**Requirement**
Below are several records. Retype exactly those lines running from the one with "片刻之后，青衣小童转身一路小跑向陈平安，手里倒拽着一大把……黑色长发？" through the one with "妇人连忙抬起一截白藕似的手臂", end lines included, and no others.

──────── Data supplied

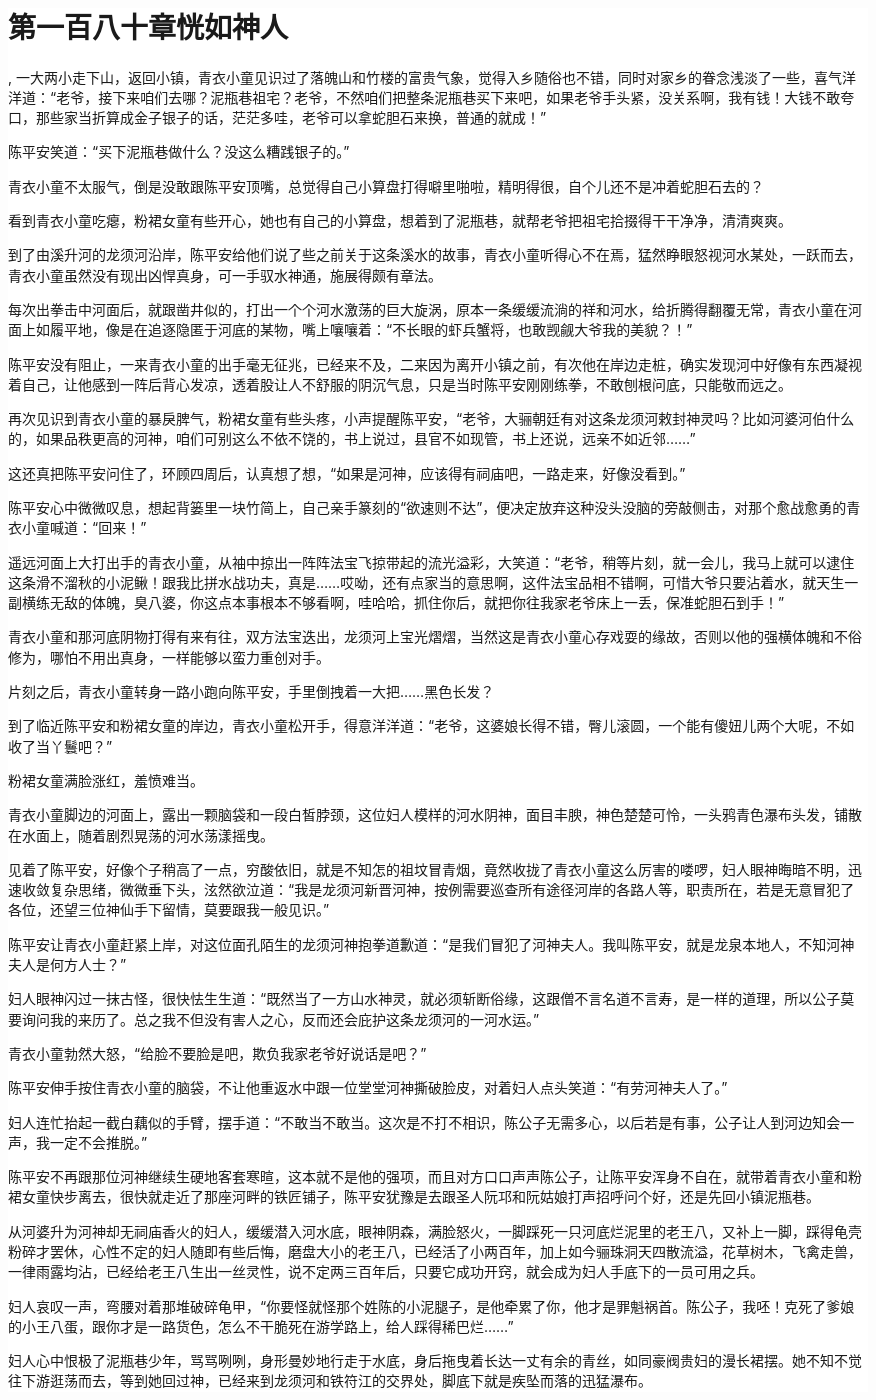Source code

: # 第一百八十章恍如神人
,  一大两小走下山，返回小镇，青衣小童见识过了落魄山和竹楼的富贵气象，觉得入乡随俗也不错，同时对家乡的眷念浅淡了一些，喜气洋洋道：“老爷，接下来咱们去哪？泥瓶巷祖宅？老爷，不然咱们把整条泥瓶巷买下来吧，如果老爷手头紧，没关系啊，我有钱！大钱不敢夸口，那些家当折算成金子银子的话，茫茫多哇，老爷可以拿蛇胆石来换，普通的就成！”

   陈平安笑道：“买下泥瓶巷做什么？没这么糟践银子的。”

   青衣小童不太服气，倒是没敢跟陈平安顶嘴，总觉得自己小算盘打得噼里啪啦，精明得很，自个儿还不是冲着蛇胆石去的？

   看到青衣小童吃瘪，粉裙女童有些开心，她也有自己的小算盘，想着到了泥瓶巷，就帮老爷把祖宅拾掇得干干净净，清清爽爽。

   到了由溪升河的龙须河沿岸，陈平安给他们说了些之前关于这条溪水的故事，青衣小童听得心不在焉，猛然睁眼怒视河水某处，一跃而去，青衣小童虽然没有现出凶悍真身，可一手驭水神通，施展得颇有章法。

   每次出拳击中河面后，就跟凿井似的，打出一个个河水激荡的巨大旋涡，原本一条缓缓流淌的祥和河水，给折腾得翻覆无常，青衣小童在河面上如履平地，像是在追逐隐匿于河底的某物，嘴上嚷嚷着：“不长眼的虾兵蟹将，也敢觊觎大爷我的美貌？！”

   陈平安没有阻止，一来青衣小童的出手毫无征兆，已经来不及，二来因为离开小镇之前，有次他在岸边走桩，确实发现河中好像有东西凝视着自己，让他感到一阵后背心发凉，透着股让人不舒服的阴沉气息，只是当时陈平安刚刚练拳，不敢刨根问底，只能敬而远之。

   再次见识到青衣小童的暴戾脾气，粉裙女童有些头疼，小声提醒陈平安，“老爷，大骊朝廷有对这条龙须河敕封神灵吗？比如河婆河伯什么的，如果品秩更高的河神，咱们可别这么不依不饶的，书上说过，县官不如现管，书上还说，远亲不如近邻……”

   这还真把陈平安问住了，环顾四周后，认真想了想，“如果是河神，应该得有祠庙吧，一路走来，好像没看到。”

   陈平安心中微微叹息，想起背篓里一块竹简上，自己亲手篆刻的“欲速则不达”，便决定放弃这种没头没脑的旁敲侧击，对那个愈战愈勇的青衣小童喊道：“回来！”

   遥远河面上大打出手的青衣小童，从袖中掠出一阵阵法宝飞掠带起的流光溢彩，大笑道：“老爷，稍等片刻，就一会儿，我马上就可以逮住这条滑不溜秋的小泥鳅！跟我比拼水战功夫，真是……哎呦，还有点家当的意思啊，这件法宝品相不错啊，可惜大爷只要沾着水，就天生一副横练无敌的体魄，臭八婆，你这点本事根本不够看啊，哇哈哈，抓住你后，就把你往我家老爷床上一丢，保准蛇胆石到手！”

   青衣小童和那河底阴物打得有来有往，双方法宝迭出，龙须河上宝光熠熠，当然这是青衣小童心存戏耍的缘故，否则以他的强横体魄和不俗修为，哪怕不用出真身，一样能够以蛮力重创对手。

   片刻之后，青衣小童转身一路小跑向陈平安，手里倒拽着一大把……黑色长发？

   到了临近陈平安和粉裙女童的岸边，青衣小童松开手，得意洋洋道：“老爷，这婆娘长得不错，臀儿滚圆，一个能有傻妞儿两个大呢，不如收了当丫鬟吧？”

   粉裙女童满脸涨红，羞愤难当。

   青衣小童脚边的河面上，露出一颗脑袋和一段白皙脖颈，这位妇人模样的河水阴神，面目丰腴，神色楚楚可怜，一头鸦青色瀑布头发，铺散在水面上，随着剧烈晃荡的河水荡漾摇曳。

   见着了陈平安，好像个子稍高了一点，穷酸依旧，就是不知怎的祖坟冒青烟，竟然收拢了青衣小童这么厉害的喽啰，妇人眼神晦暗不明，迅速收敛复杂思绪，微微垂下头，泫然欲泣道：“我是龙须河新晋河神，按例需要巡查所有途径河岸的各路人等，职责所在，若是无意冒犯了各位，还望三位神仙手下留情，莫要跟我一般见识。”

   陈平安让青衣小童赶紧上岸，对这位面孔陌生的龙须河神抱拳道歉道：“是我们冒犯了河神夫人。我叫陈平安，就是龙泉本地人，不知河神夫人是何方人士？”

   妇人眼神闪过一抹古怪，很快怯生生道：“既然当了一方山水神灵，就必须斩断俗缘，这跟僧不言名道不言寿，是一样的道理，所以公子莫要询问我的来历了。总之我不但没有害人之心，反而还会庇护这条龙须河的一河水运。”

   青衣小童勃然大怒，“给脸不要脸是吧，欺负我家老爷好说话是吧？”

   陈平安伸手按住青衣小童的脑袋，不让他重返水中跟一位堂堂河神撕破脸皮，对着妇人点头笑道：“有劳河神夫人了。”

   妇人连忙抬起一截白藕似的手臂，摆手道：“不敢当不敢当。这次是不打不相识，陈公子无需多心，以后若是有事，公子让人到河边知会一声，我一定不会推脱。”

   陈平安不再跟那位河神继续生硬地客套寒暄，这本就不是他的强项，而且对方口口声声陈公子，让陈平安浑身不自在，就带着青衣小童和粉裙女童快步离去，很快就走近了那座河畔的铁匠铺子，陈平安犹豫是去跟圣人阮邛和阮姑娘打声招呼问个好，还是先回小镇泥瓶巷。

   从河婆升为河神却无祠庙香火的妇人，缓缓潜入河水底，眼神阴森，满脸怒火，一脚踩死一只河底烂泥里的老王八，又补上一脚，踩得龟壳粉碎才罢休，心性不定的妇人随即有些后悔，磨盘大小的老王八，已经活了小两百年，加上如今骊珠洞天四散流溢，花草树木，飞禽走兽，一律雨露均沾，已经给老王八生出一丝灵性，说不定两三百年后，只要它成功开窍，就会成为妇人手底下的一员可用之兵。

   妇人哀叹一声，弯腰对着那堆破碎龟甲，“你要怪就怪那个姓陈的小泥腿子，是他牵累了你，他才是罪魁祸首。陈公子，我呸！克死了爹娘的小王八蛋，跟你才是一路货色，怎么不干脆死在游学路上，给人踩得稀巴烂……”

   妇人心中恨极了泥瓶巷少年，骂骂咧咧，身形曼妙地行走于水底，身后拖曳着长达一丈有余的青丝，如同豪阀贵妇的漫长裙摆。她不知不觉往下游逛荡而去，等到她回过神，已经来到龙须河和铁符江的交界处，脚底下就是疾坠而落的迅猛瀑布。

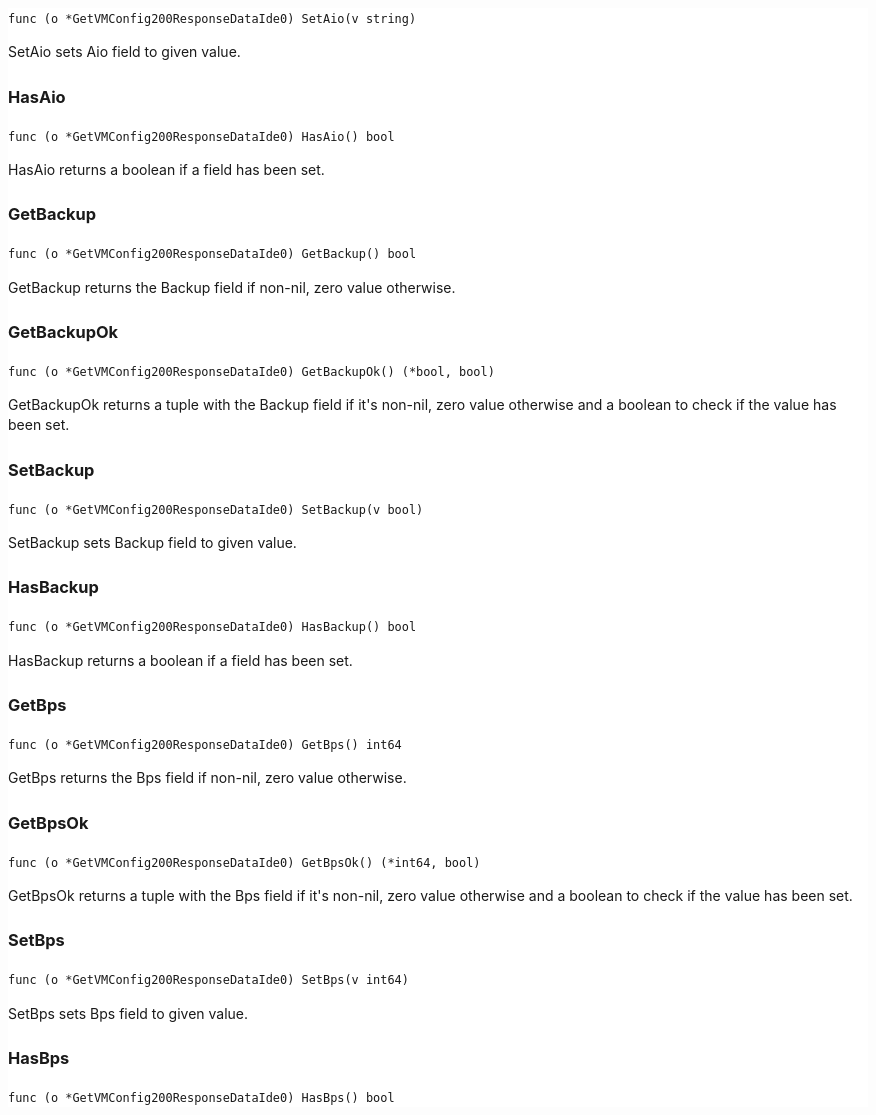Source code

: `func (o *GetVMConfig200ResponseDataIde0) SetAio(v string)`

SetAio sets Aio field to given value.

### HasAio

`func (o *GetVMConfig200ResponseDataIde0) HasAio() bool`

HasAio returns a boolean if a field has been set.

### GetBackup

`func (o *GetVMConfig200ResponseDataIde0) GetBackup() bool`

GetBackup returns the Backup field if non-nil, zero value otherwise.

### GetBackupOk

`func (o *GetVMConfig200ResponseDataIde0) GetBackupOk() (*bool, bool)`

GetBackupOk returns a tuple with the Backup field if it's non-nil, zero value otherwise
and a boolean to check if the value has been set.

### SetBackup

`func (o *GetVMConfig200ResponseDataIde0) SetBackup(v bool)`

SetBackup sets Backup field to given value.

### HasBackup

`func (o *GetVMConfig200ResponseDataIde0) HasBackup() bool`

HasBackup returns a boolean if a field has been set.

### GetBps

`func (o *GetVMConfig200ResponseDataIde0) GetBps() int64`

GetBps returns the Bps field if non-nil, zero value otherwise.

### GetBpsOk

`func (o *GetVMConfig200ResponseDataIde0) GetBpsOk() (*int64, bool)`

GetBpsOk returns a tuple with the Bps field if it's non-nil, zero value otherwise
and a boolean to check if the value has been set.

### SetBps

`func (o *GetVMConfig200ResponseDataIde0) SetBps(v int64)`

SetBps sets Bps field to given value.

### HasBps

`func (o *GetVMConfig200ResponseDataIde0) HasBps() bool`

────────────────

**Exercise response**
   片刻之后，青衣小童转身一路小跑向陈平安，手里倒拽着一大把……黑色长发？

   到了临近陈平安和粉裙女童的岸边，青衣小童松开手，得意洋洋道：“老爷，这婆娘长得不错，臀儿滚圆，一个能有傻妞儿两个大呢，不如收了当丫鬟吧？”

   粉裙女童满脸涨红，羞愤难当。

   青衣小童脚边的河面上，露出一颗脑袋和一段白皙脖颈，这位妇人模样的河水阴神，面目丰腴，神色楚楚可怜，一头鸦青色瀑布头发，铺散在水面上，随着剧烈晃荡的河水荡漾摇曳。

   见着了陈平安，好像个子稍高了一点，穷酸依旧，就是不知怎的祖坟冒青烟，竟然收拢了青衣小童这么厉害的喽啰，妇人眼神晦暗不明，迅速收敛复杂思绪，微微垂下头，泫然欲泣道：“我是龙须河新晋河神，按例需要巡查所有途径河岸的各路人等，职责所在，若是无意冒犯了各位，还望三位神仙手下留情，莫要跟我一般见识。”

   陈平安让青衣小童赶紧上岸，对这位面孔陌生的龙须河神抱拳道歉道：“是我们冒犯了河神夫人。我叫陈平安，就是龙泉本地人，不知河神夫人是何方人士？”

   妇人眼神闪过一抹古怪，很快怯生生道：“既然当了一方山水神灵，就必须斩断俗缘，这跟僧不言名道不言寿，是一样的道理，所以公子莫要询问我的来历了。总之我不但没有害人之心，反而还会庇护这条龙须河的一河水运。”

   青衣小童勃然大怒，“给脸不要脸是吧，欺负我家老爷好说话是吧？”

   陈平安伸手按住青衣小童的脑袋，不让他重返水中跟一位堂堂河神撕破脸皮，对着妇人点头笑道：“有劳河神夫人了。”

   妇人连忙抬起一截白藕似的手臂，摆手道：“不敢当不敢当。这次是不打不相识，陈公子无需多心，以后若是有事，公子让人到河边知会一声，我一定不会推脱。”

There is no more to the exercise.